## BEGIN Entries

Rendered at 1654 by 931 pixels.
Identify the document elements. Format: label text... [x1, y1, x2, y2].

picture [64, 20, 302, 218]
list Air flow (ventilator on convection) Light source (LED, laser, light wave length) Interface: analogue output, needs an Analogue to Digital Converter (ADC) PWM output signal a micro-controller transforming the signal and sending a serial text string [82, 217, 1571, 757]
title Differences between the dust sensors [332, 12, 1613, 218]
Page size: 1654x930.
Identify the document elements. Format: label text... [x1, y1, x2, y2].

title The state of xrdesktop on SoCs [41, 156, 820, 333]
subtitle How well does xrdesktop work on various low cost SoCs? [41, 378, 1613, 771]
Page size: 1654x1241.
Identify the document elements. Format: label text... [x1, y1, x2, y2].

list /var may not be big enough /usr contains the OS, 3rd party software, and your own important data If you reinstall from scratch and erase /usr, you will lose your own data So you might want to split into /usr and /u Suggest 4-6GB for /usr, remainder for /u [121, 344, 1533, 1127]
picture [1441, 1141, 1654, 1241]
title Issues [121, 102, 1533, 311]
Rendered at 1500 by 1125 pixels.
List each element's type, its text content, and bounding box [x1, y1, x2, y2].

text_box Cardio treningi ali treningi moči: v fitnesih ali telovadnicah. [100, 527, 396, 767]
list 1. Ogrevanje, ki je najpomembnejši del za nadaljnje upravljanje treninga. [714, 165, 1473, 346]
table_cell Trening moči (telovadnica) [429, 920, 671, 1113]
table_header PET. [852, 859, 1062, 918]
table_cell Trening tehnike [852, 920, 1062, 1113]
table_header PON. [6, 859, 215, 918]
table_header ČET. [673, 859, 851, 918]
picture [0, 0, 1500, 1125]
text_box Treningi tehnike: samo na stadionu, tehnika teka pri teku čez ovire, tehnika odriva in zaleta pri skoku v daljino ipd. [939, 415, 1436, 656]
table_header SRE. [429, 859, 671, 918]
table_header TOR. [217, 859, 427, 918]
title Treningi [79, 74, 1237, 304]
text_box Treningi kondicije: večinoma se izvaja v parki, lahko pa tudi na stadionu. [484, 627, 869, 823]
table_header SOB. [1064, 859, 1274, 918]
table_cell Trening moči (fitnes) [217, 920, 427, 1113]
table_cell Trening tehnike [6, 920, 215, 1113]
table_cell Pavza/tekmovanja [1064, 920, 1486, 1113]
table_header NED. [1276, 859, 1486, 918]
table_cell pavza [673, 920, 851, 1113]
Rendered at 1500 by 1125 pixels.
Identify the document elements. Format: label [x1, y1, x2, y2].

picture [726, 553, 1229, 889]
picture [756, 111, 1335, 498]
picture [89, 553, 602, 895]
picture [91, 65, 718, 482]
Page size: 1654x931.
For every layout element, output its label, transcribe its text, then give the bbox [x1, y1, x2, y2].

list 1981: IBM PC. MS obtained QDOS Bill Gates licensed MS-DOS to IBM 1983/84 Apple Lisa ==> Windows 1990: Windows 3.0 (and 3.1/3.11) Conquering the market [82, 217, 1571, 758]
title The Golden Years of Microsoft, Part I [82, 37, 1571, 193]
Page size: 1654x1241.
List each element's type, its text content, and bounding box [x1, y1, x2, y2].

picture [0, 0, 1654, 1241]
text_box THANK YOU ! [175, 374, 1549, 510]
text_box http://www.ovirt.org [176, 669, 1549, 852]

## END Entries

#### Work to be completed
Copy out every one of the records above verbatim, line for line.

#### Solution to the exercise
Rendered at 1654 by 931 pixels.
Identify the document elements. Format: label text... [x1, y1, x2, y2].

picture [64, 20, 302, 218]
list Air flow (ventilator on convection) Light source (LED, laser, light wave length) Interface: analogue output, needs an Analogue to Digital Converter (ADC) PWM output signal a micro-controller transforming the signal and sending a serial text string [82, 217, 1571, 757]
title Differences between the dust sensors [332, 12, 1613, 218]
Page size: 1654x930.
Identify the document elements. Format: label text... [x1, y1, x2, y2].

title The state of xrdesktop on SoCs [41, 156, 820, 333]
subtitle How well does xrdesktop work on various low cost SoCs? [41, 378, 1613, 771]
Page size: 1654x1241.
Identify the document elements. Format: label text... [x1, y1, x2, y2].

list /var may not be big enough /usr contains the OS, 3rd party software, and your own important data If you reinstall from scratch and erase /usr, you will lose your own data So you might want to split into /usr and /u Suggest 4-6GB for /usr, remainder for /u [121, 344, 1533, 1127]
picture [1441, 1141, 1654, 1241]
title Issues [121, 102, 1533, 311]
Rendered at 1500 by 1125 pixels.
List each element's type, its text content, and bounding box [x1, y1, x2, y2].

text_box Cardio treningi ali treningi moči: v fitnesih ali telovadnicah. [100, 527, 396, 767]
list 1. Ogrevanje, ki je najpomembnejši del za nadaljnje upravljanje treninga. [714, 165, 1473, 346]
table_cell Trening moči (telovadnica) [429, 920, 671, 1113]
table_header PET. [852, 859, 1062, 918]
table_cell Trening tehnike [852, 920, 1062, 1113]
table_header PON. [6, 859, 215, 918]
table_header ČET. [673, 859, 851, 918]
picture [0, 0, 1500, 1125]
text_box Treningi tehnike: samo na stadionu, tehnika teka pri teku čez ovire, tehnika odriva in zaleta pri skoku v daljino ipd. [939, 415, 1436, 656]
table_header SRE. [429, 859, 671, 918]
table_header TOR. [217, 859, 427, 918]
title Treningi [79, 74, 1237, 304]
text_box Treningi kondicije: večinoma se izvaja v parki, lahko pa tudi na stadionu. [484, 627, 869, 823]
table_header SOB. [1064, 859, 1274, 918]
table_cell Trening moči (fitnes) [217, 920, 427, 1113]
table_cell Trening tehnike [6, 920, 215, 1113]
table_cell Pavza/tekmovanja [1064, 920, 1486, 1113]
table_header NED. [1276, 859, 1486, 918]
table_cell pavza [673, 920, 851, 1113]
Rendered at 1500 by 1125 pixels.
Identify the document elements. Format: label [x1, y1, x2, y2].

picture [726, 553, 1229, 889]
picture [756, 111, 1335, 498]
picture [89, 553, 602, 895]
picture [91, 65, 718, 482]
Page size: 1654x931.
For every layout element, output its label, transcribe its text, then give the bbox [x1, y1, x2, y2].

list 1981: IBM PC. MS obtained QDOS Bill Gates licensed MS-DOS to IBM 1983/84 Apple Lisa ==> Windows 1990: Windows 3.0 (and 3.1/3.11) Conquering the market [82, 217, 1571, 758]
title The Golden Years of Microsoft, Part I [82, 37, 1571, 193]
Page size: 1654x1241.
List each element's type, its text content, and bounding box [x1, y1, x2, y2].

picture [0, 0, 1654, 1241]
text_box THANK YOU ! [175, 374, 1549, 510]
text_box http://www.ovirt.org [176, 669, 1549, 852]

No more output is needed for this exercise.